The North was the first and original secessionist; she rent asunder the old
Union, and trampled under foot the Constitution, which was the bond of Union;
and, as such, let her stand arraigned before the bar of posterity and universal
justice.
I do not claim
anything like pure originality for this Essay. Indeed, much of its matter may
have been already familiar to the reader. But the style, arrangement, design,
and mode of treatment, are wholly my own.
I should not omit to
mention here, that it has been my good fortune to have recently become
acquainted with a distinguished gentleman, whom I am proud to call my friend—Hon.
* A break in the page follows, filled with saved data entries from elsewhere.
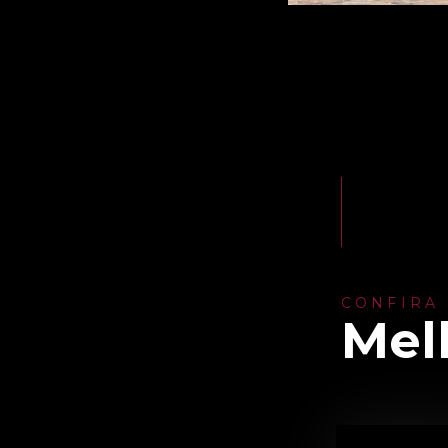
CONFIRA
Mel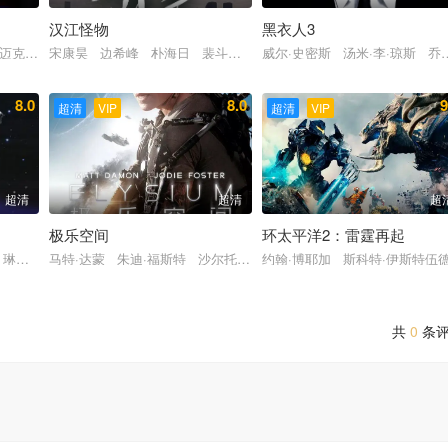
汉江怪物
黑衣人3
安娜·弗莱尔
迈克尔·基顿 艾比·考尼什 杰基·厄尔·哈利 迈克尔·肯尼斯·威廉姆斯
宋康昊 边希峰 朴海日 裴斗娜 高我星 吴达洙 李在应 尹宰文 
威尔·史密斯 汤米·李·琼斯 乔
8.0
8.0
9
超清
VIP
超清
VIP
超清
超清
超
极乐空间
环太平洋2：雷霆再起
 雷普·汤恩 拉腊·弗林·鲍尔 帕特里克·沃伯顿 迈克尔·杰克逊
 琳达·费奥伦蒂诺 文森特·多诺费奥 雷普·汤恩 托尼·夏尔赫布
马特·达蒙 朱迪·福斯特 沙尔托·科普雷 艾莉丝·布拉加 迭戈·卢纳
约翰·博耶加 斯科特·伊斯特伍
共
0
条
ALEXANDER DIMITRY. Of him I can truly add, that he is an accomplished critic, a
profound thinker, and a fine scholar—a man of Athenian acumen, and gifted with
a plastic Greek mind. I am indebted to him for important suggestions, as well
as for the reading and correcting of my proof-sheets. To Professor De Bow,
whose fruitful labors have peculiarly associated him with the industrial growth
and development of the South, I am also obliged for kind attentions, and for
having been instrumental in materially adding to my knowledge of cotton
culture.
I must not, and
should not, conclude, without offering sincere and unaffected thanks to my
publishers—Messrs. WEST & JOHNSTON. They have promptly responded to every
wish of mine, in the face of difficulties and expense, during the publication
of this work. Indeed, Mr. Johnston, particularly,—Mr. West being absent in the
military service of his country-has been to me, not only a business, but a
personal, friend-always cheerful, courteous, generous and obliging; and if
my first book meets with popular favor, it is merely designed
to form, a general introduction to a history of the present war—which shall
bear the imprint of my first publishers.